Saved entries
***

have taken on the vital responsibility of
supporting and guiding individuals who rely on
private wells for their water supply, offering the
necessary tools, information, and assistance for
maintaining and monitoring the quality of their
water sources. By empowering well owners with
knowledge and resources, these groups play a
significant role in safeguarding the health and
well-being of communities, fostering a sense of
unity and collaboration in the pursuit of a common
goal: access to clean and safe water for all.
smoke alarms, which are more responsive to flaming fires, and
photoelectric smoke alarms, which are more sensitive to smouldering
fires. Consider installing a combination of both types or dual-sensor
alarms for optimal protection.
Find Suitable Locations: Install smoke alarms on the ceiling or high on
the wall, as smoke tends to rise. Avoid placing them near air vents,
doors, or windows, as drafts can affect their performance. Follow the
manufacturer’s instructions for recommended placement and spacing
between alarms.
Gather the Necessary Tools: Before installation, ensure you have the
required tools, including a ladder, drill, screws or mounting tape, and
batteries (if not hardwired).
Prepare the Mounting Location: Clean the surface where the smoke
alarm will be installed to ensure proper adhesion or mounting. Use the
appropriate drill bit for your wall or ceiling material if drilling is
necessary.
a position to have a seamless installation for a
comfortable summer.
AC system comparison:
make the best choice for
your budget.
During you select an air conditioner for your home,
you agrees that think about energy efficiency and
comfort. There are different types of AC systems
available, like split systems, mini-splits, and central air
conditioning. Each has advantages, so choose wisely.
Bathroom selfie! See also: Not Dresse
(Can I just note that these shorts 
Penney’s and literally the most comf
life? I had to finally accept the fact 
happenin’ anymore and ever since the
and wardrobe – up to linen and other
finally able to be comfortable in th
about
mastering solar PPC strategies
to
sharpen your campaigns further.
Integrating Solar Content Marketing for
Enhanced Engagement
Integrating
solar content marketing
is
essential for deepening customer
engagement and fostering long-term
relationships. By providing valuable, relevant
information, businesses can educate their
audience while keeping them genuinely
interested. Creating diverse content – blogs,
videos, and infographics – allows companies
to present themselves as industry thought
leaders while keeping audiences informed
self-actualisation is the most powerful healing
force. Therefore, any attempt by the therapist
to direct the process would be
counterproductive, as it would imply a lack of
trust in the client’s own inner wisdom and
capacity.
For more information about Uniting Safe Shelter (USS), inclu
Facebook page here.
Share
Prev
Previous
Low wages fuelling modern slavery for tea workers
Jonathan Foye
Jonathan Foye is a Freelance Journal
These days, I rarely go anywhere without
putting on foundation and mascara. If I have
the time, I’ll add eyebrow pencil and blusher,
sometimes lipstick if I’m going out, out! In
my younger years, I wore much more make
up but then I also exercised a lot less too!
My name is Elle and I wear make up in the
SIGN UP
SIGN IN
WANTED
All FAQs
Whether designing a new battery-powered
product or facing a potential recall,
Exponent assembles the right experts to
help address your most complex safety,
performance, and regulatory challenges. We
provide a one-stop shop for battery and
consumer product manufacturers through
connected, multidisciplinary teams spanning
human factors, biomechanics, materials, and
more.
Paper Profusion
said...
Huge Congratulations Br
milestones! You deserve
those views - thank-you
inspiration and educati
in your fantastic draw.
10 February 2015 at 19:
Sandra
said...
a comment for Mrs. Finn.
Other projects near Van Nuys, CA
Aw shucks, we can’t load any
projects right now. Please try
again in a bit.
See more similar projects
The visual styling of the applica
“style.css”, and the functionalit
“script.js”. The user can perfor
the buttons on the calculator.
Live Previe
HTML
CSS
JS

***

Could you duplicate every one of the items above line for line, keeping each character unchanged?

> SOLUTION TO THIS PROBLEM:
have taken on the vital responsibility of
supporting and guiding individuals who rely on
private wells for their water supply, offering the
necessary tools, information, and assistance for
maintaining and monitoring the quality of their
water sources. By empowering well owners with
knowledge and resources, these groups play a
significant role in safeguarding the health and
well-being of communities, fostering a sense of
unity and collaboration in the pursuit of a common
goal: access to clean and safe water for all.
smoke alarms, which are more responsive to flaming fires, and
photoelectric smoke alarms, which are more sensitive to smouldering
fires. Consider installing a combination of both types or dual-sensor
alarms for optimal protection.
Find Suitable Locations: Install smoke alarms on the ceiling or high on
the wall, as smoke tends to rise. Avoid placing them near air vents,
doors, or windows, as drafts can affect their performance. Follow the
manufacturer’s instructions for recommended placement and spacing
between alarms.
Gather the Necessary Tools: Before installation, ensure you have the
required tools, including a ladder, drill, screws or mounting tape, and
batteries (if not hardwired).
Prepare the Mounting Location: Clean the surface where the smoke
alarm will be installed to ensure proper adhesion or mounting. Use the
appropriate drill bit for your wall or ceiling material if drilling is
necessary.
a position to have a seamless installation for a
comfortable summer.
AC system comparison:
make the best choice for
your budget.
During you select an air conditioner for your home,
you agrees that think about energy efficiency and
comfort. There are different types of AC systems
available, like split systems, mini-splits, and central air
conditioning. Each has advantages, so choose wisely.
Bathroom selfie! See also: Not Dresse
(Can I just note that these shorts 
Penney’s and literally the most comf
life? I had to finally accept the fact 
happenin’ anymore and ever since the
and wardrobe – up to linen and other
finally able to be comfortable in th
about
mastering solar PPC strategies
to
sharpen your campaigns further.
Integrating Solar Content Marketing for
Enhanced Engagement
Integrating
solar content marketing
is
essential for deepening customer
engagement and fostering long-term
relationships. By providing valuable, relevant
information, businesses can educate their
audience while keeping them genuinely
interested. Creating diverse content – blogs,
videos, and infographics – allows companies
to present themselves as industry thought
leaders while keeping audiences informed
self-actualisation is the most powerful healing
force. Therefore, any attempt by the therapist
to direct the process would be
counterproductive, as it would imply a lack of
trust in the client’s own inner wisdom and
capacity.
For more information about Uniting Safe Shelter (USS), inclu
Facebook page here.
Share
Prev
Previous
Low wages fuelling modern slavery for tea workers
Jonathan Foye
Jonathan Foye is a Freelance Journal
These days, I rarely go anywhere without
putting on foundation and mascara. If I have
the time, I’ll add eyebrow pencil and blusher,
sometimes lipstick if I’m going out, out! In
my younger years, I wore much more make
up but then I also exercised a lot less too!
My name is Elle and I wear make up in the
SIGN UP
SIGN IN
WANTED
All FAQs
Whether designing a new battery-powered
product or facing a potential recall,
Exponent assembles the right experts to
help address your most complex safety,
performance, and regulatory challenges. We
provide a one-stop shop for battery and
consumer product manufacturers through
connected, multidisciplinary teams spanning
human factors, biomechanics, materials, and
more.
Paper Profusion
said...
Huge Congratulations Br
milestones! You deserve
those views - thank-you
inspiration and educati
in your fantastic draw.
10 February 2015 at 19:
Sandra
said...
a comment for Mrs. Finn.
Other projects near Van Nuys, CA
Aw shucks, we can’t load any
projects right now. Please try
again in a bit.
See more similar projects
The visual styling of the applica
“style.css”, and the functionalit
“script.js”. The user can perfor
the buttons on the calculator.
Live Previe
HTML
CSS
JS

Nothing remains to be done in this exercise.